*Exercise brief*. How many lines of the data contain the word "wire"? Give only that number.

*Data for processing*.
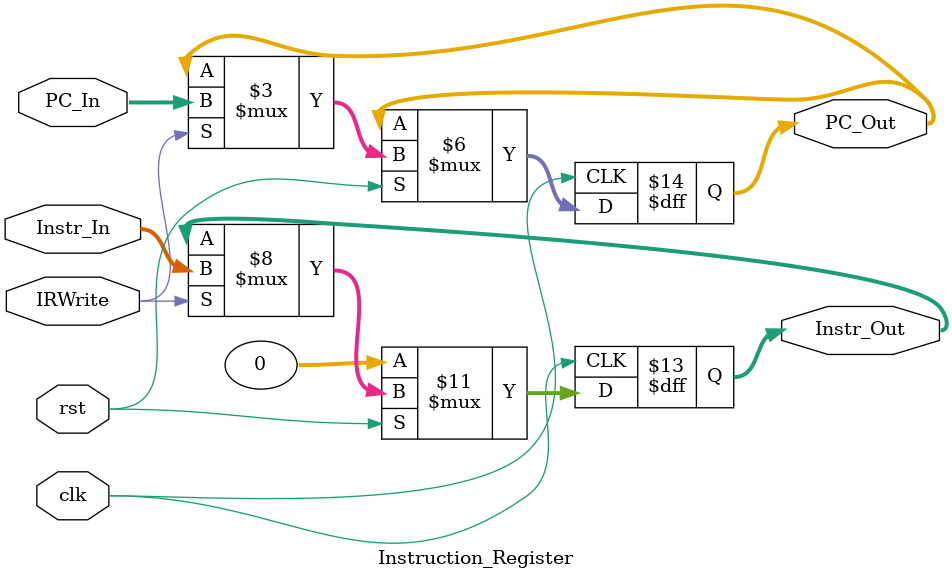
<source format=v>
module Instruction_Register(
        input rst,clk,IRWrite,
        input [31:0] Instr_In,PC_In,
        output reg [31:0] Instr_Out,PC_Out
    );
    
    always @(posedge clk) begin
        if(~rst)
            Instr_Out<=32'b0;
        else if(IRWrite) begin
            Instr_Out<=Instr_In;        
            PC_Out <= PC_In;
            end
    end
endmodule

</source>
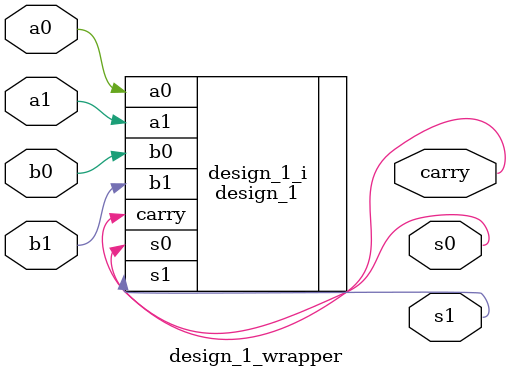
<source format=v>
`timescale 1 ps / 1 ps

module design_1_wrapper
   (a0,
    a1,
    b0,
    b1,
    carry,
    s0,
    s1);
  input a0;
  input a1;
  input b0;
  input b1;
  output carry;
  output s0;
  output s1;

  wire a0;
  wire a1;
  wire b0;
  wire b1;
  wire carry;
  wire s0;
  wire s1;

  design_1 design_1_i
       (.a0(a0),
        .a1(a1),
        .b0(b0),
        .b1(b1),
        .carry(carry),
        .s0(s0),
        .s1(s1));
endmodule

</source>
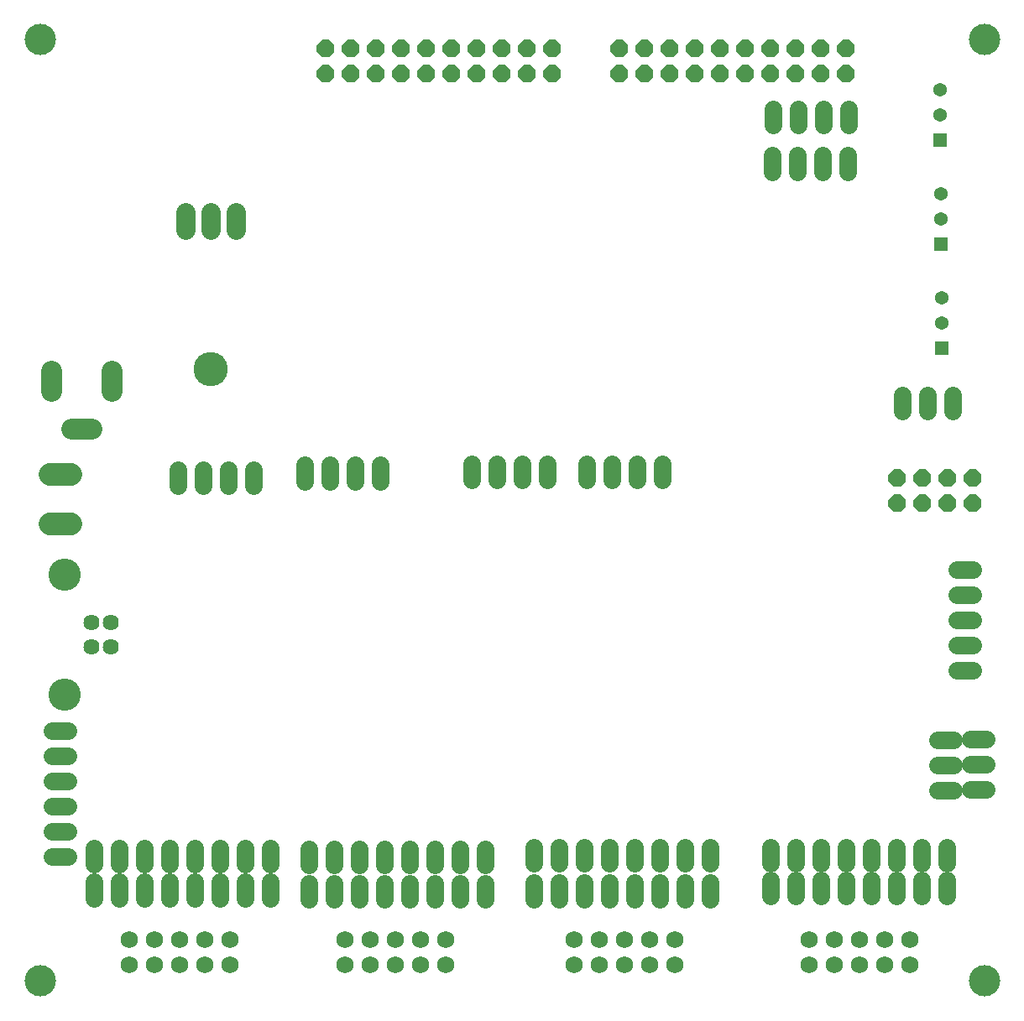
<source format=gbr>
G04 EAGLE Gerber RS-274X export*
G75*
%MOMM*%
%FSLAX34Y34*%
%LPD*%
%INSoldermask Bottom*%
%IPPOS*%
%AMOC8*
5,1,8,0,0,1.08239X$1,22.5*%
G01*
%ADD10C,3.152400*%
%ADD11C,1.778000*%
%ADD12C,3.252400*%
%ADD13C,1.624400*%
%ADD14R,1.368400X1.368400*%
%ADD15C,1.368400*%
%ADD16C,1.752400*%
%ADD17P,1.924489X8X22.500000*%
%ADD18P,1.924489X8X202.500000*%
%ADD19C,1.940563*%
%ADD20C,3.454400*%
%ADD21C,2.152400*%
%ADD22C,2.265681*%


D10*
X22500Y22500D03*
X975000Y22500D03*
X975000Y972500D03*
X22500Y972500D03*
D11*
X293700Y156028D02*
X293700Y139772D01*
X319100Y139772D02*
X319100Y156028D01*
X344500Y156028D02*
X344500Y139772D01*
X369900Y139772D02*
X369900Y156028D01*
X395300Y156028D02*
X395300Y139772D01*
X420700Y139772D02*
X420700Y156028D01*
X446100Y156028D02*
X446100Y139772D01*
X471500Y139772D02*
X471500Y156028D01*
X293500Y120828D02*
X293500Y104572D01*
X318900Y104572D02*
X318900Y120828D01*
X344300Y120828D02*
X344300Y104572D01*
X369700Y104572D02*
X369700Y120828D01*
X395100Y120828D02*
X395100Y104572D01*
X420500Y104572D02*
X420500Y120828D01*
X445900Y120828D02*
X445900Y104572D01*
X471300Y104572D02*
X471300Y120828D01*
X77200Y140272D02*
X77200Y156528D01*
X102600Y156528D02*
X102600Y140272D01*
X128000Y140272D02*
X128000Y156528D01*
X153400Y156528D02*
X153400Y140272D01*
X178800Y140272D02*
X178800Y156528D01*
X204200Y156528D02*
X204200Y140272D01*
X229600Y140272D02*
X229600Y156528D01*
X255000Y156528D02*
X255000Y140272D01*
X77200Y122428D02*
X77200Y106172D01*
X102600Y106172D02*
X102600Y122428D01*
X128000Y122428D02*
X128000Y106172D01*
X153400Y106172D02*
X153400Y122428D01*
X178800Y122428D02*
X178800Y106172D01*
X204200Y106172D02*
X204200Y122428D01*
X229600Y122428D02*
X229600Y106172D01*
X255000Y106172D02*
X255000Y122428D01*
X520700Y141372D02*
X520700Y157628D01*
X546100Y157628D02*
X546100Y141372D01*
X571500Y141372D02*
X571500Y157628D01*
X596900Y157628D02*
X596900Y141372D01*
X622300Y141372D02*
X622300Y157628D01*
X647700Y157628D02*
X647700Y141372D01*
X673100Y141372D02*
X673100Y157628D01*
X698500Y157628D02*
X698500Y141372D01*
X520200Y121528D02*
X520200Y105272D01*
X545600Y105272D02*
X545600Y121528D01*
X571000Y121528D02*
X571000Y105272D01*
X596400Y105272D02*
X596400Y121528D01*
X621800Y121528D02*
X621800Y105272D01*
X647200Y105272D02*
X647200Y121528D01*
X672600Y121528D02*
X672600Y105272D01*
X698000Y105272D02*
X698000Y121528D01*
X759300Y141272D02*
X759300Y157528D01*
X784700Y157528D02*
X784700Y141272D01*
X810100Y141272D02*
X810100Y157528D01*
X835500Y157528D02*
X835500Y141272D01*
X860900Y141272D02*
X860900Y157528D01*
X886300Y157528D02*
X886300Y141272D01*
X911700Y141272D02*
X911700Y157528D01*
X937100Y157528D02*
X937100Y141272D01*
X759300Y124428D02*
X759300Y108172D01*
X784700Y108172D02*
X784700Y124428D01*
X810100Y124428D02*
X810100Y108172D01*
X835500Y108172D02*
X835500Y124428D01*
X860900Y124428D02*
X860900Y108172D01*
X886300Y108172D02*
X886300Y124428D01*
X911700Y124428D02*
X911700Y108172D01*
X937100Y108172D02*
X937100Y124428D01*
X944128Y215100D02*
X927872Y215100D01*
X927872Y240500D02*
X944128Y240500D01*
X944128Y265900D02*
X927872Y265900D01*
X960872Y215600D02*
X977128Y215600D01*
X977128Y241000D02*
X960872Y241000D01*
X960872Y266400D02*
X977128Y266400D01*
X50628Y275500D02*
X34372Y275500D01*
X34372Y250100D02*
X50628Y250100D01*
X50628Y224700D02*
X34372Y224700D01*
X34372Y199300D02*
X50628Y199300D01*
X50628Y173900D02*
X34372Y173900D01*
X34372Y148500D02*
X50628Y148500D01*
D12*
X47000Y432200D03*
X47000Y311800D03*
D13*
X94100Y384500D03*
X74100Y384500D03*
X94100Y359500D03*
X74100Y359500D03*
D11*
X365600Y526872D02*
X365600Y543128D01*
X340200Y543128D02*
X340200Y526872D01*
X314800Y526872D02*
X314800Y543128D01*
X289400Y543128D02*
X289400Y526872D01*
X161900Y522372D02*
X161900Y538628D01*
X187300Y538628D02*
X187300Y522372D01*
X212700Y522372D02*
X212700Y538628D01*
X238100Y538628D02*
X238100Y522372D01*
X761900Y886372D02*
X761900Y902628D01*
X787300Y902628D02*
X787300Y886372D01*
X812700Y886372D02*
X812700Y902628D01*
X838100Y902628D02*
X838100Y886372D01*
X761400Y855628D02*
X761400Y839372D01*
X786800Y839372D02*
X786800Y855628D01*
X812200Y855628D02*
X812200Y839372D01*
X837600Y839372D02*
X837600Y855628D01*
X457900Y544128D02*
X457900Y527872D01*
X483300Y527872D02*
X483300Y544128D01*
X508700Y544128D02*
X508700Y527872D01*
X534100Y527872D02*
X534100Y544128D01*
X573900Y544128D02*
X573900Y527872D01*
X599300Y527872D02*
X599300Y544128D01*
X624700Y544128D02*
X624700Y527872D01*
X650100Y527872D02*
X650100Y544128D01*
D14*
X930500Y871100D03*
D15*
X930500Y896500D03*
X930500Y921900D03*
D14*
X931000Y766600D03*
D15*
X931000Y792000D03*
X931000Y817400D03*
D14*
X932000Y661600D03*
D15*
X932000Y687000D03*
X932000Y712400D03*
D11*
X892600Y614128D02*
X892600Y597872D01*
X918000Y597872D02*
X918000Y614128D01*
X943400Y614128D02*
X943400Y597872D01*
D16*
X330200Y38800D03*
X330200Y64200D03*
X355600Y38800D03*
X355600Y64200D03*
X381000Y38800D03*
X381000Y64200D03*
X406400Y38800D03*
X406400Y64200D03*
X431800Y38800D03*
X431800Y64200D03*
X112200Y38800D03*
X112200Y64200D03*
X137600Y38800D03*
X137600Y64200D03*
X163000Y38800D03*
X163000Y64200D03*
X188400Y38800D03*
X188400Y64200D03*
X213800Y38800D03*
X213800Y64200D03*
X561200Y38800D03*
X561200Y64200D03*
X586600Y38800D03*
X586600Y64200D03*
X612000Y38800D03*
X612000Y64200D03*
X637400Y38800D03*
X637400Y64200D03*
X662800Y38800D03*
X662800Y64200D03*
X798200Y38800D03*
X798200Y64200D03*
X823600Y38800D03*
X823600Y64200D03*
X849000Y38800D03*
X849000Y64200D03*
X874400Y38800D03*
X874400Y64200D03*
X899800Y38800D03*
X899800Y64200D03*
D17*
X310700Y938300D03*
X310700Y963700D03*
X336100Y938300D03*
X336100Y963700D03*
X361500Y938300D03*
X361500Y963700D03*
X386900Y938300D03*
X386900Y963700D03*
X412300Y938300D03*
X412300Y963700D03*
X437700Y938300D03*
X437700Y963700D03*
X463100Y938300D03*
X463100Y963700D03*
X488500Y938300D03*
X488500Y963700D03*
X513900Y938300D03*
X513900Y963700D03*
X539300Y938300D03*
X539300Y963700D03*
X606700Y938300D03*
X606700Y963700D03*
X632100Y938300D03*
X632100Y963700D03*
X657500Y938300D03*
X657500Y963700D03*
X682900Y938300D03*
X682900Y963700D03*
X708300Y938300D03*
X708300Y963700D03*
X733700Y938300D03*
X733700Y963700D03*
X759100Y938300D03*
X759100Y963700D03*
X784500Y938300D03*
X784500Y963700D03*
X809900Y938300D03*
X809900Y963700D03*
X835300Y938300D03*
X835300Y963700D03*
D11*
X947372Y335700D02*
X963628Y335700D01*
X963628Y361100D02*
X947372Y361100D01*
X947372Y386500D02*
X963628Y386500D01*
X963628Y411900D02*
X947372Y411900D01*
X947372Y437300D02*
X963628Y437300D01*
D18*
X963100Y529700D03*
X963100Y504300D03*
X937700Y529700D03*
X937700Y504300D03*
X912300Y529700D03*
X912300Y504300D03*
X886900Y529700D03*
X886900Y504300D03*
D19*
X220400Y780659D02*
X220400Y798541D01*
X195000Y798541D02*
X195000Y780659D01*
X169600Y780659D02*
X169600Y798541D01*
D20*
X195000Y639740D03*
D21*
X95000Y638000D02*
X95000Y618000D01*
X34000Y618000D02*
X34000Y638000D01*
X54000Y580000D02*
X74000Y580000D01*
D22*
X53066Y484354D02*
X31934Y484354D01*
X31934Y534392D02*
X53066Y534392D01*
M02*

</source>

*Exercise result*. 7